1756-11-02, de Voltaire [François Marie Arouet] à Louisa Dorothea von Meiningen, duchess of Saxe-Gotha.

Madame,

Votre altesse sérénissime daigne m'envoier Le détail des malheurs qui environne vos frontières.
Ils ne pénètrent point jusqu'à vos états et c'est une grande consolation. Qui sait même si la fortune qui change si souvent la face de la terre ne pourait pas amener les choses au point que la branche aînée reprit les droits dont Charles quint l'a dépouillée autrefois. Je ne souhaitte de mal à personne; mais il m'est permis de souhaitter du bien à l'héroine à la quelle je suis si attaché. Mais probablement tout se bornera à du sang répandu dans les gorges de la Boheme, et à de l'argent pris dans la Saxe. On dit que les Saxons payent au soldat prussien sept grotches par jour et un Richdaller à chaque officier. Il faut fournir encor touttes les provisions qui sont immenses, et quelque ordre que le roy de Prusse mette dans les finances de l'électorat, cet état sera ruiné pour longtemps.

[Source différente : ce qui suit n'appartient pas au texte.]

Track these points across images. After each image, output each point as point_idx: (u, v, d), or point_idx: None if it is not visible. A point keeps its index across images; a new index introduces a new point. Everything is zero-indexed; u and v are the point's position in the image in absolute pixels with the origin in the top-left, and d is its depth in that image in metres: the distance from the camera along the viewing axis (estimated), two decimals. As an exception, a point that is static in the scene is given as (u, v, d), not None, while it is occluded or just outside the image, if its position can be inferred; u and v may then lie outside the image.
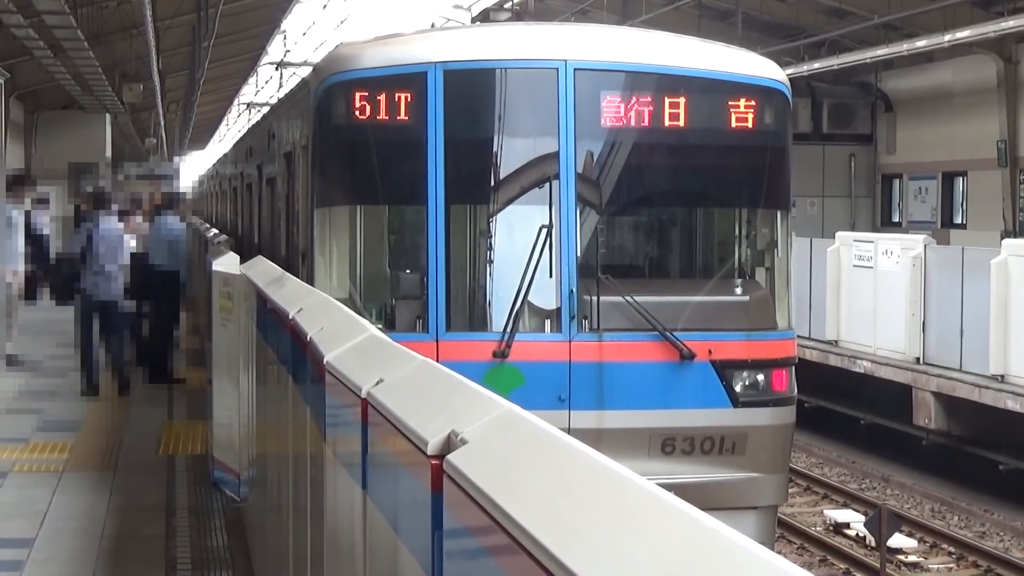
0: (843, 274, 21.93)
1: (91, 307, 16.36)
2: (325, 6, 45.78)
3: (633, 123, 10.20)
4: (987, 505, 17.57)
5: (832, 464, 20.31)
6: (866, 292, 21.24)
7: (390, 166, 10.19)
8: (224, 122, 73.59)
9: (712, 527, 1.85)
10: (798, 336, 11.67)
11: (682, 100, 10.22)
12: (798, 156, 15.74)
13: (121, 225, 17.15)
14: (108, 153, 39.32)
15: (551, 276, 9.93)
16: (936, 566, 15.20)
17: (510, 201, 10.26)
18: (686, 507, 1.95)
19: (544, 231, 9.92)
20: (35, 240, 22.73)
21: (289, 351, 6.23)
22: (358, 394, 3.95)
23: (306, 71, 17.48)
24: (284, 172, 13.15)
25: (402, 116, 10.00)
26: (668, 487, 2.20)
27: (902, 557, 15.21)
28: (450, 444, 2.90)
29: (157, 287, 17.27)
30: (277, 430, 6.97)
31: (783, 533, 15.52)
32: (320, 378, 4.77)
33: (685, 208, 11.23)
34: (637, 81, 10.27)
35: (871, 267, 21.14)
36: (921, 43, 26.46)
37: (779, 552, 14.19)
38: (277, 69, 47.73)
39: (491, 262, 10.26)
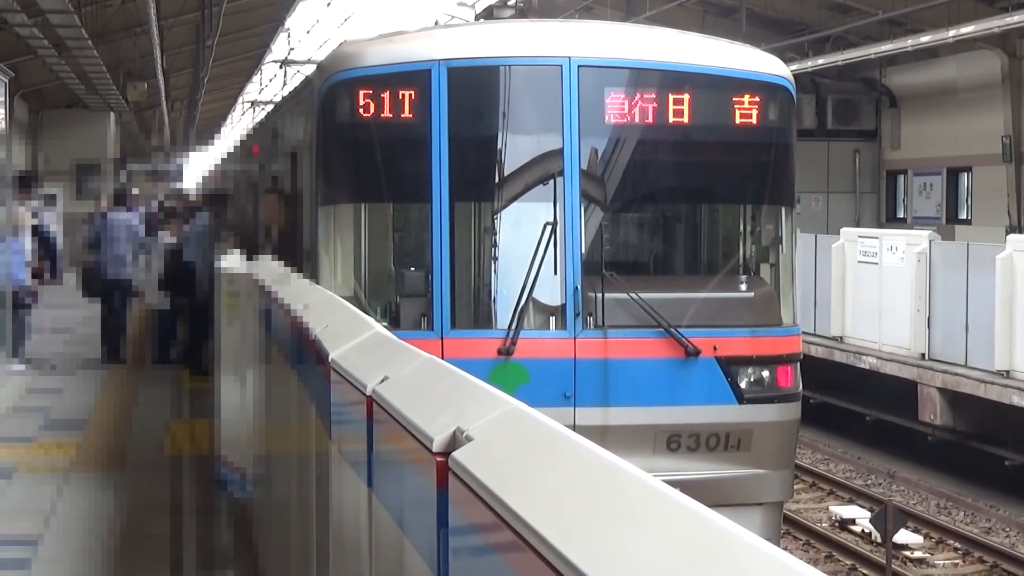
0: (848, 270, 21.92)
1: (106, 285, 18.51)
2: (329, 4, 45.78)
3: (637, 120, 10.20)
4: (993, 501, 17.56)
5: (837, 460, 20.30)
6: (871, 288, 21.24)
7: (394, 164, 10.19)
8: (228, 120, 73.61)
9: (718, 524, 1.84)
10: (803, 332, 11.67)
11: (686, 96, 10.21)
12: (802, 152, 15.72)
13: (130, 215, 19.14)
14: (115, 152, 39.36)
15: (556, 273, 9.93)
16: (942, 562, 15.19)
17: (514, 198, 10.26)
18: (692, 504, 1.95)
19: (548, 228, 9.92)
20: (43, 240, 22.80)
21: (294, 349, 6.23)
22: (363, 392, 3.95)
23: (310, 69, 17.50)
24: (288, 170, 13.15)
25: (406, 114, 10.00)
26: (674, 484, 2.21)
27: (908, 553, 15.21)
28: (455, 441, 2.90)
29: (191, 284, 17.50)
30: (283, 428, 6.97)
31: (789, 529, 15.52)
32: (325, 376, 4.77)
33: (689, 205, 11.23)
34: (641, 78, 10.27)
35: (876, 263, 21.13)
36: (925, 39, 26.42)
37: (785, 548, 14.18)
38: (281, 67, 47.71)
39: (496, 259, 10.26)
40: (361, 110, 10.03)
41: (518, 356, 9.78)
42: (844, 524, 16.54)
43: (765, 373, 10.15)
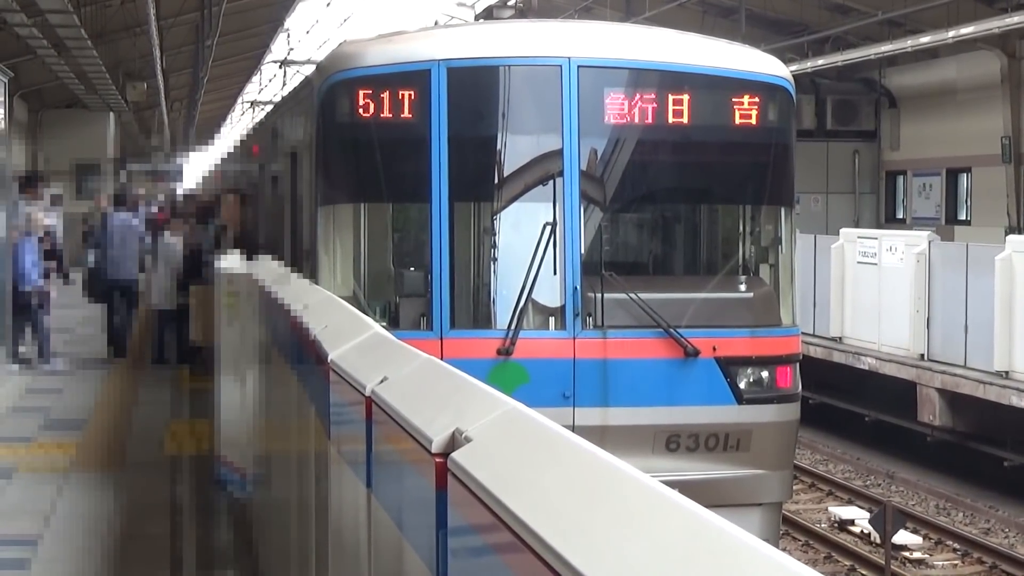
0: (847, 271, 21.92)
1: (110, 286, 18.82)
2: (328, 4, 45.76)
3: (637, 120, 10.20)
4: (992, 501, 17.56)
5: (837, 461, 20.31)
6: (870, 289, 21.23)
7: (394, 164, 10.20)
8: (228, 120, 73.60)
9: (716, 524, 1.85)
10: (802, 333, 11.67)
11: (686, 97, 10.22)
12: (802, 153, 15.73)
13: (131, 215, 19.49)
14: (115, 151, 39.35)
15: (555, 273, 9.93)
16: (941, 563, 15.19)
17: (514, 198, 10.26)
18: (690, 504, 1.96)
19: (548, 228, 9.92)
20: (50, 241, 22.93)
21: (293, 349, 6.24)
22: (362, 392, 3.95)
23: (309, 69, 17.52)
24: (288, 170, 13.16)
25: (406, 114, 10.01)
26: (673, 484, 2.21)
27: (907, 554, 15.21)
28: (454, 442, 2.90)
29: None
30: (282, 428, 6.97)
31: (788, 530, 15.52)
32: (324, 376, 4.77)
33: (689, 205, 11.24)
34: (640, 78, 10.27)
35: (875, 264, 21.13)
36: (925, 39, 26.42)
37: (783, 549, 14.20)
38: (281, 67, 47.70)
39: (495, 260, 10.27)
40: (361, 110, 10.04)
41: (517, 356, 9.78)
42: (843, 525, 16.53)
43: (764, 373, 10.15)
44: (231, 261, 11.11)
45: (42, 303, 17.79)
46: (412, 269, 10.35)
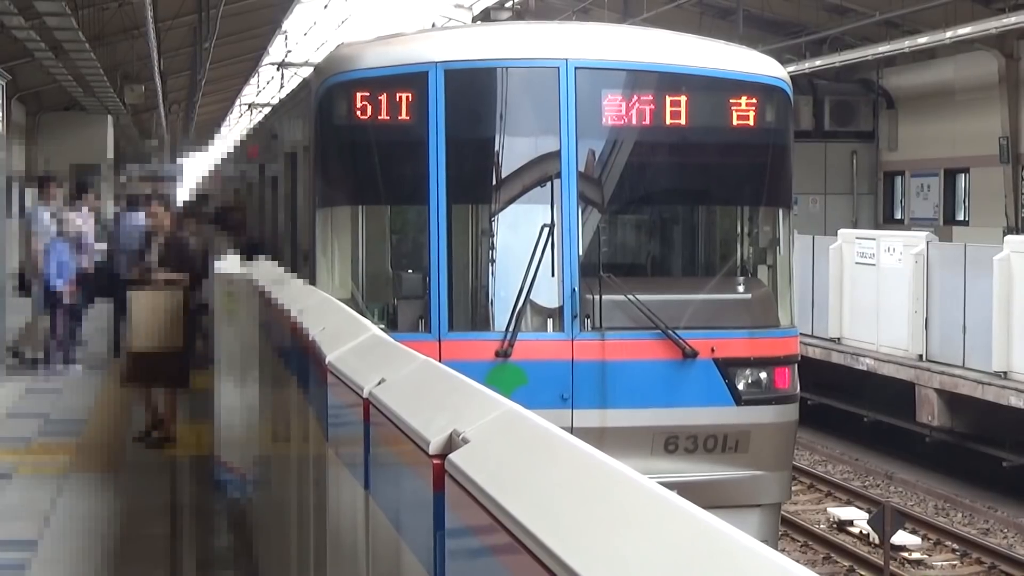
0: (845, 271, 21.92)
1: (118, 283, 18.46)
2: (326, 6, 45.77)
3: (634, 121, 10.20)
4: (991, 502, 17.56)
5: (835, 461, 20.31)
6: (869, 289, 21.24)
7: (392, 166, 10.20)
8: (226, 122, 73.61)
9: (715, 526, 1.85)
10: (800, 334, 11.67)
11: (683, 98, 10.22)
12: (800, 154, 15.73)
13: (140, 215, 19.32)
14: (111, 154, 39.35)
15: (553, 275, 9.93)
16: (940, 563, 15.19)
17: (512, 200, 10.26)
18: (689, 506, 1.96)
19: (546, 230, 9.92)
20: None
21: (292, 351, 6.24)
22: (360, 394, 3.95)
23: (307, 71, 17.52)
24: (286, 172, 13.16)
25: (403, 116, 10.01)
26: (671, 485, 2.21)
27: (906, 554, 15.21)
28: (452, 444, 2.90)
29: None
30: (280, 430, 6.98)
31: (786, 531, 15.52)
32: (322, 378, 4.77)
33: (687, 206, 11.24)
34: (638, 79, 10.27)
35: (874, 264, 21.13)
36: (923, 40, 26.43)
37: (782, 550, 14.20)
38: (278, 69, 47.71)
39: (493, 261, 10.27)
40: (358, 112, 10.04)
41: (516, 358, 9.78)
42: (842, 525, 16.54)
43: (763, 375, 10.16)
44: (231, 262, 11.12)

Il paraît bien difficile que l'impératrice Reine soit longtemps en état de soutenir la guerre contre la Prusse, l'Angleterre, la Hesse etc. Sur quel prétexte d'ailleurs la ferait elle après le traitté du Roy de Prusse avec la Saxe? elle n'aura plus l'électeur de Saxe à secourir. Elle ne poura manifester le dessein secret de reprendre la Silésie, elle n'est pas assez riche pour soudoier une armée de russes. Il se peut donc faire qu'on ait la paix cet hiver, et c'est assurément ce qu'on doit désirer. Mais il se peut aussi que l'opiniâtreté fasse durer les malheurs du genre humain. Très souvent une guerre continue, parce cela seul qu'elle a été commencée. Il faut s'attendre à tout mais je ne serai point surpris si le roy de Prusse fait et donne un opéra au mois de janvier dans Berlin après avoir donné une bataille en Boheme au mois de septembre.

Que je voudrais être dans votre cour madame! que je voudrais être aux pieds de V. A. S.! Mais il y a une nièce qui gouverne ma vieillesse et qui ne veut plus passer par Francfort.

Je suis bien inquiet sur la santé de la grande maitresse des cœurs. Le ciel conserve la vôtre madame, et celle de votre auguste famille.

Agréez mon profond respect et ma reconnaissance.